EXERCISE PROMPT
In the copy, keep every record exact and leave out all images.

%%

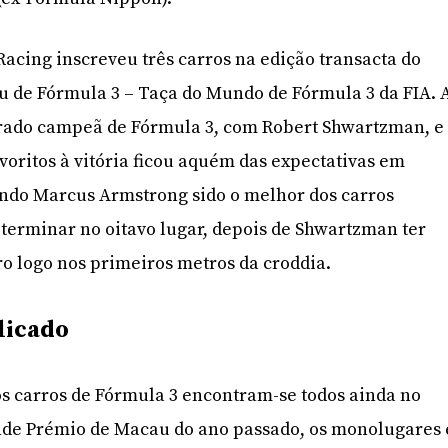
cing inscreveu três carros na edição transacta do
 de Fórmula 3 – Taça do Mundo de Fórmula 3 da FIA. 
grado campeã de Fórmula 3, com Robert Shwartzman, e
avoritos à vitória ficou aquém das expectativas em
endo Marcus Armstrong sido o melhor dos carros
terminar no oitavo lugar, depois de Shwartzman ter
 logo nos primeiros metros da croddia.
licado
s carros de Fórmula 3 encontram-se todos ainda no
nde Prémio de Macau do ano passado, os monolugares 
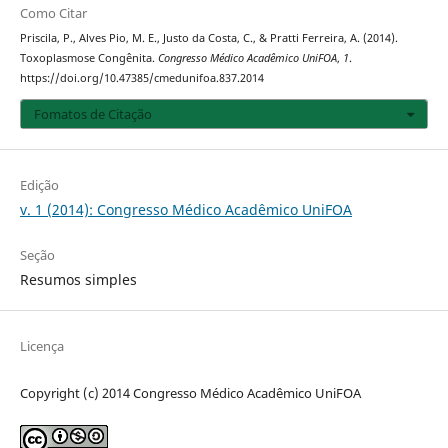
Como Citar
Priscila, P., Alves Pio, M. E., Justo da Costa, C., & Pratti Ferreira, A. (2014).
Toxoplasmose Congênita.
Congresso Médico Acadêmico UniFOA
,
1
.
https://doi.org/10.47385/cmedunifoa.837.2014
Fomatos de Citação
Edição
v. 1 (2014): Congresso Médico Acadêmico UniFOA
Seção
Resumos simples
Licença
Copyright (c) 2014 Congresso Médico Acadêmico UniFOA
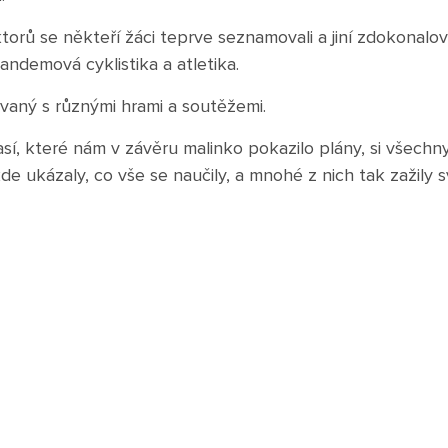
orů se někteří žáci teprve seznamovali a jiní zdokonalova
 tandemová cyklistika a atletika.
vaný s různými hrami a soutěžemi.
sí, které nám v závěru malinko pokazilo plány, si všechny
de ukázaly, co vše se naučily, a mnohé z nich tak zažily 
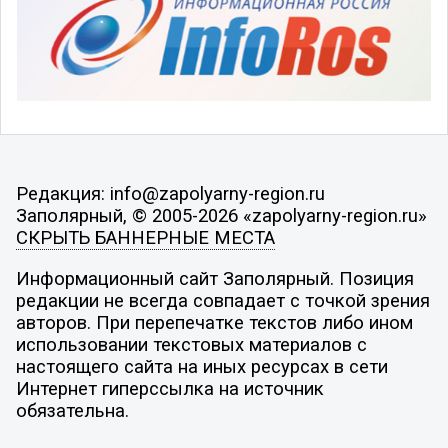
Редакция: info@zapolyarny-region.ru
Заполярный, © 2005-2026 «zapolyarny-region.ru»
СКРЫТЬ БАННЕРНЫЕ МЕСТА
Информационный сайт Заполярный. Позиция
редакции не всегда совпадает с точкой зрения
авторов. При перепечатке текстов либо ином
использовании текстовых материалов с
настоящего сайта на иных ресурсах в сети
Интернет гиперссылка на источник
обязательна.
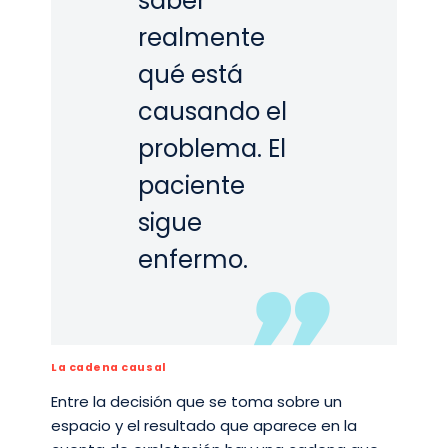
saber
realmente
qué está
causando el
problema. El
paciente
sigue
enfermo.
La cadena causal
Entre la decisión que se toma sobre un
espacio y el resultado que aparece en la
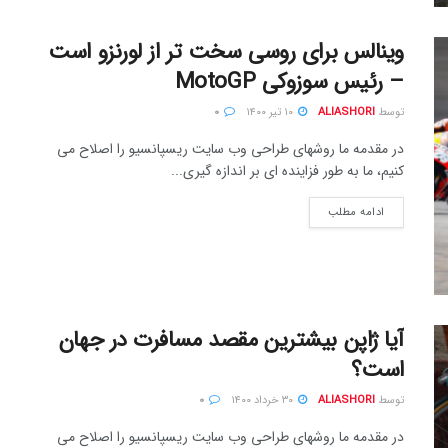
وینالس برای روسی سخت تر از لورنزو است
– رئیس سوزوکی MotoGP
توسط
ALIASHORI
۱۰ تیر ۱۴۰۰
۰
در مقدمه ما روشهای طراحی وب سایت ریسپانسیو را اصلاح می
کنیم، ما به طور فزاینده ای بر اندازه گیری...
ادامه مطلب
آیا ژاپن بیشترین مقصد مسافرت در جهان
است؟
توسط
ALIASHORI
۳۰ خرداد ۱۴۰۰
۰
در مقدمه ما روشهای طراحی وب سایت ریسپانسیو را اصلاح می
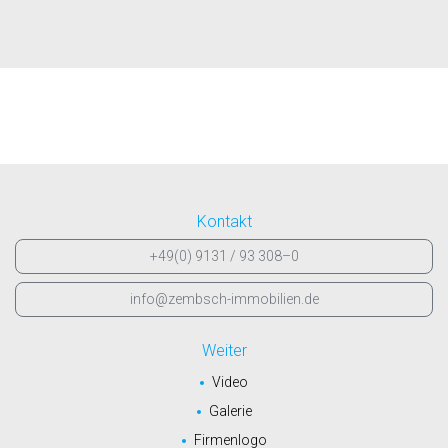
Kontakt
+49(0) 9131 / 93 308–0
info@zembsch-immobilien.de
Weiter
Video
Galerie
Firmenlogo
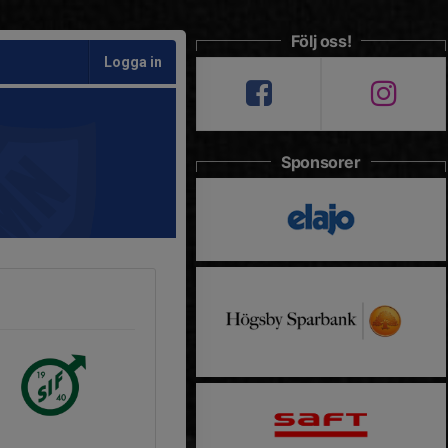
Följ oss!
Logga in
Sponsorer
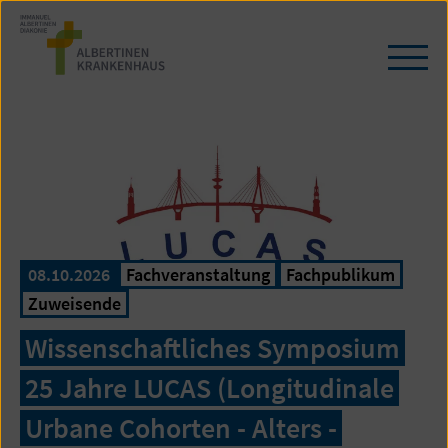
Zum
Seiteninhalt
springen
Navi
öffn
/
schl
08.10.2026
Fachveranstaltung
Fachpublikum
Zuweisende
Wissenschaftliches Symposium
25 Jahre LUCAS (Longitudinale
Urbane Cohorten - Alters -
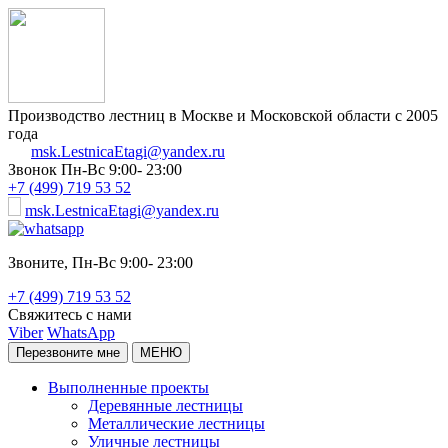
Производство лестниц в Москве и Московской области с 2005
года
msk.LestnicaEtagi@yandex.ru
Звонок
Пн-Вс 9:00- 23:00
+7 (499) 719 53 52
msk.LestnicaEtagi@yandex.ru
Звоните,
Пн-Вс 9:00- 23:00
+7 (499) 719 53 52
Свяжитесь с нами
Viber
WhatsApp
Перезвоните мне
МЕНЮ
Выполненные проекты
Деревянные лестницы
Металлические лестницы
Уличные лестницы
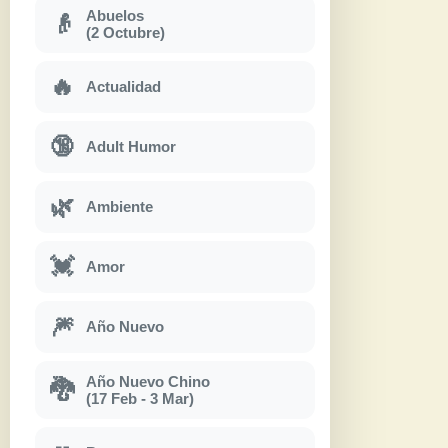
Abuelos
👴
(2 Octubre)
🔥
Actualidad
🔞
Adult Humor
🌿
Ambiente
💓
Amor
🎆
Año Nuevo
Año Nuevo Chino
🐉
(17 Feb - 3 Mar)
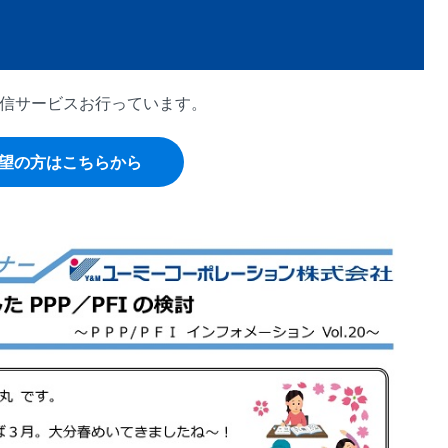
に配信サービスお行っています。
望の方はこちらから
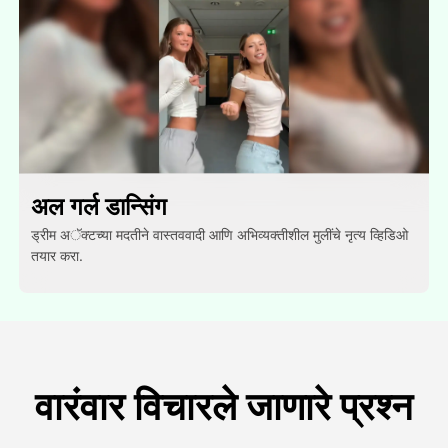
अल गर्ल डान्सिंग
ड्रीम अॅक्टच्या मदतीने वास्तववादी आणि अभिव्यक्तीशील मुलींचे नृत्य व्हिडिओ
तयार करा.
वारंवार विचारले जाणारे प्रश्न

%%

SOLUTION FOR THIS PROBLEM
cing inscreveu três carros na edição transacta do
 de Fórmula 3 – Taça do Mundo de Fórmula 3 da FIA. 
grado campeã de Fórmula 3, com Robert Shwartzman, e
avoritos à vitória ficou aquém das expectativas em
endo Marcus Armstrong sido o melhor dos carros
terminar no oitavo lugar, depois de Shwartzman ter
 logo nos primeiros metros da croddia.
licado
s carros de Fórmula 3 encontram-se todos ainda no
nde Prémio de Macau do ano passado, os monolugares 
Como Citar
Priscila, P., Alves Pio, M. E., Justo da Costa, C., & Pratti Ferreira, A. (2014).
Toxoplasmose Congênita.
Congresso Médico Acadêmico UniFOA
,
1
.
https://doi.org/10.47385/cmedunifoa.837.2014
Fomatos de Citação
Edição
v. 1 (2014): Congresso Médico Acadêmico UniFOA
Seção
Resumos simples
Licença
Copyright (c) 2014 Congresso Médico Acadêmico UniFOA
orů se někteří žáci teprve seznamovali a jiní zdokonalova
 tandemová cyklistika a atletika.
vaný s různými hrami a soutěžemi.
sí, které nám v závěru malinko pokazilo plány, si všechny
de ukázaly, co vše se naučily, a mnohé z nich tak zažily 
Редакция: info@zapolyarny-region.ru
Заполярный, © 2005-2026 «zapolyarny-region.ru»
СКРЫТЬ БАННЕРНЫЕ МЕСТА
Информационный сайт Заполярный. Позиция
редакции не всегда совпадает с точкой зрения
авторов. При перепечатке текстов либо ином
использовании текстовых материалов с
настоящего сайта на иных ресурсах в сети
Интернет гиперссылка на источник
обязательна.
saber
realmente
qué está
causando el
problema. El
paciente
sigue
enfermo.
La cadena causal
Entre la decisión que se toma sobre un
espacio y el resultado que aparece en la
وینالس برای روسی سخت تر از لورنزو است
– رئیس سوزوکی MotoGP
توسط
ALIASHORI
۱۰ تیر ۱۴۰۰
۰
در مقدمه ما روشهای طراحی وب سایت ریسپانسیو را اصلاح می
کنیم، ما به طور فزاینده ای بر اندازه گیری...
ادامه مطلب
آیا ژاپن بیشترین مقصد مسافرت در جهان
است؟
توسط
ALIASHORI
۳۰ خرداد ۱۴۰۰
۰
در مقدمه ما روشهای طراحی وب سایت ریسپانسیو را اصلاح می
Kontakt
+49(0) 9131 / 93 308–0
info@zembsch-immobilien.de
Weiter
Video
Galerie
Firmenlogo
Följ oss!
Logga in
Sponsorer
Zum
Seiteninhalt
springen
Navi
öffn
/
schl
08.10.2026
Fachveranstaltung
Fachpublikum
Zuweisende
Wissenschaftliches Symposium
25 Jahre LUCAS (Longitudinale
Urbane Cohorten - Alters -
Производство лестниц в Москве и Московской области с 2005
года
msk.LestnicaEtagi@yandex.ru
Звонок
Пн-Вс 9:00- 23:00
+7 (499) 719 53 52
msk.LestnicaEtagi@yandex.ru
Звоните,
Пн-Вс 9:00- 23:00
+7 (499) 719 53 52
Свяжитесь с нами
Viber
WhatsApp
Перезвоните мне
МЕНЮ
Выполненные проекты
Деревянные лестницы
Металлические лестницы
Уличные лестницы
Abuelos
👴
(2 Octubre)
🔥
Actualidad
🔞
Adult Humor
🌿
Ambiente
💓
Amor
🎆
Año Nuevo
Año Nuevo Chino
🐉
(17 Feb - 3 Mar)
に配信サービスお行っています。
望の方はこちらから
अल गर्ल डान्सिंग
ड्रीम अॅक्टच्या मदतीने वास्तववादी आणि अभिव्यक्तीशील मुलींचे नृत्य व्हिडिओ
तयार करा.
वारंवार विचारले जाणारे प्रश्न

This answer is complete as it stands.